Вздрогнув от неожиданности, аллен поднял глаза на худощавого бородатого мужчину с темными глазами, но ничего не ответил.

– Ты тот чувак из телевизора, у которого много личностей?

аллен кивнул, не зная, что сказать.

– Я твой сосед, из сорок шестой. – Незнакомец уселся рядом.

аллен мысленно выжег в мозгу номера сорок пять и сорок семь.

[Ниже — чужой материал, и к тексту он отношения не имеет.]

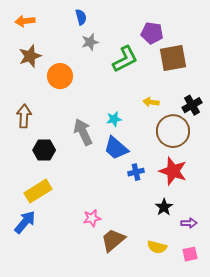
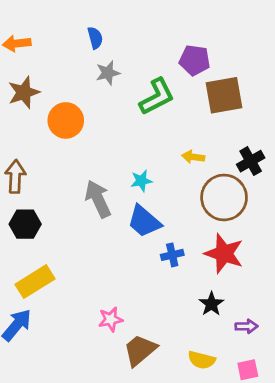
black hexagon: (44, 150) -> (25, 224), moved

– Я видел твои картины в журналах и по телику. Пейзажи и натюрморты ну очень круты! Я тоже немного пишу, но до тебя далеко. Дашь пару советов? В смысле, когда у тебя будет время…

аллен молча улыбнулся при мысли о «времени». Потом, поскольку секунды шли, а собеседник смотрел на него в упор в ожидании какой-то реакции, с трудом выдавил:

– Конечно, только я пишу портреты.

Мужчина улыбнулся, на сей раз теплее.

– Слушай, расслабься. Ты к этому гадюшнику скоро привыкнешь. Насчет жирного Огги особо не парься, а вот от того лысого, мистера Флика, держись подальше. Он ползает на брюхе перед старшим по отделению. Я здесь три года, а постарел только на десять. Меня зовут Джоуи Мейсон.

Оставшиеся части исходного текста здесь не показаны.